Power electronics has become the central interface for the control and conditioning of electrical energy at all power levels. Highlighted by the requirements of compactness of portable systems, this discipline is also strongly influenced by the context of energy savings, sustainable and green electronics. The introduction of non-conventional energy sources and storage, the need for ever-increasing electric mobility, combined with the flexibility and efficiency provided by static power converters have led to a proliferation of applications in industrial fields and consumer.
In this demanding environment where the desired performance are related to energy efficiency, electromagnetic standards and miniaturization, the Power Electronics team focused for the last ten years on upstream research activities. Among others, this research includes the technological and conceptual aspects, to propose new concepts and tools for future conversion systems. Thus, a major effort was made on the power integration, especially the monolithic and hybrid integrations to offer required breakthroughs in our field. This effort continued into the joint / coupled design approach of power semiconductor devices and their environment, breakthroughs in packaging, integrated or optimal cooling systems for power devices, and in the design of generic blocks and towards wide band gap devices. In conjunction with this guidance, the team is actively pursuing the development of modeling tools, while collaborating with the MAGE team in the view to better meeting the changing needs of design. This is of particular interest, especially since packaging and EMC / EMI are challenged by increased switching speeds and physical proximity of the new components.
Along with these upstream activities, the team wants to remain close to applications whose needs are driving innovation. The actions in this direction (CIFRE PhD funding and agreements, collaborative projects) focused on power conversion with a high added value such as uninterruptible power supplies, transportation and contactless energy transfer.
To achieve these objectives, the research is organized around three complementary areas:
Power semiconductor devices and integration: integrated functions, drivers, packaging and thermal management.
Design of power converters and their valorization: Embedded systems in transportation, Uninterruptible Power Supplies...
Electromagnetic modeling and design tools for passive components, systems and EMC.

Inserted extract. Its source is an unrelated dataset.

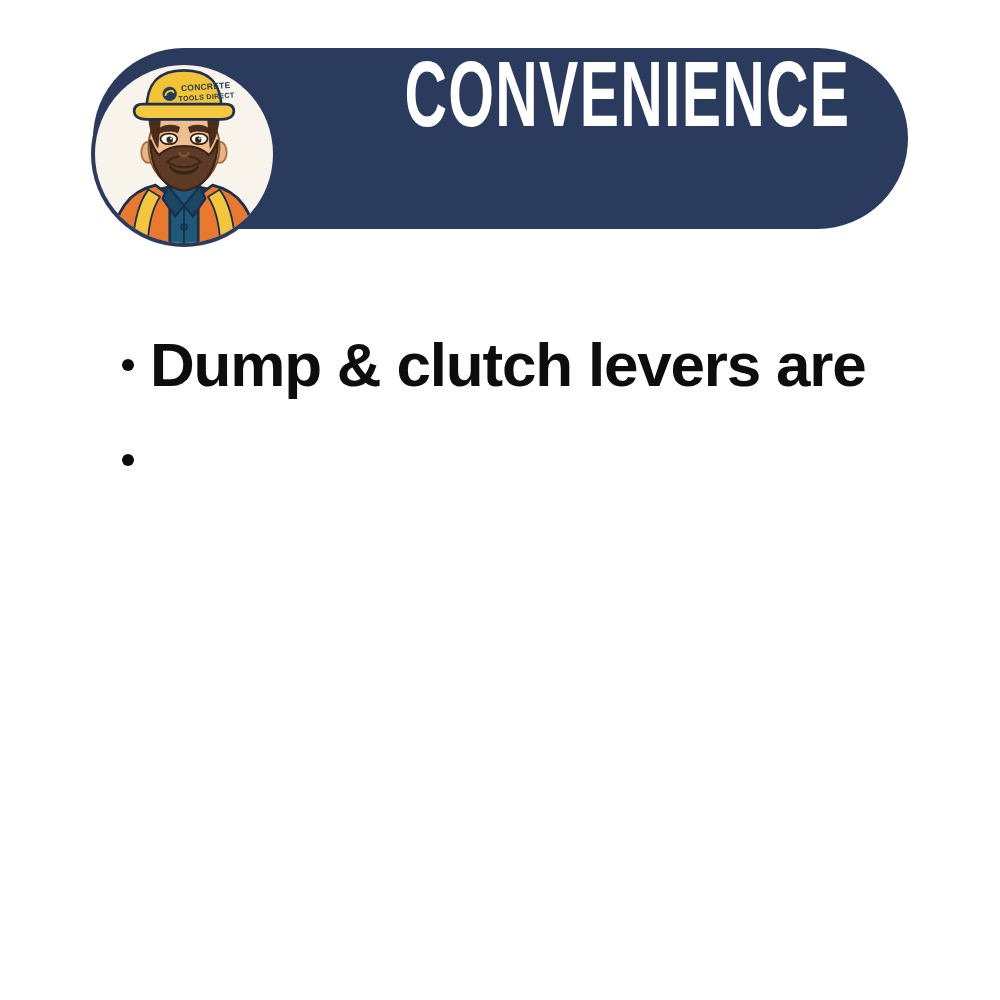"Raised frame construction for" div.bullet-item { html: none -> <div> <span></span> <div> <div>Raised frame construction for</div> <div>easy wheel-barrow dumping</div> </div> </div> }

The organization of these areas is to ensure the proficiency of various aspects of a static power converter, from the component to its integration within the thermal and electromagnetic environment. The global system level constraints and control is being conducted in collaboration with the SYREL team at G2Elab. This desire to "coupled design" is more essential than ever introduced by the strong constraints facing our discipline but also by the advent of the wide band gap devices affecting all three research activities. From this perspective then, the team is particularly well positioned in terms of modeling tools (InCa, Flux, Cades, GOT) and technological means (CIME-Nanotech, CEA-LETI).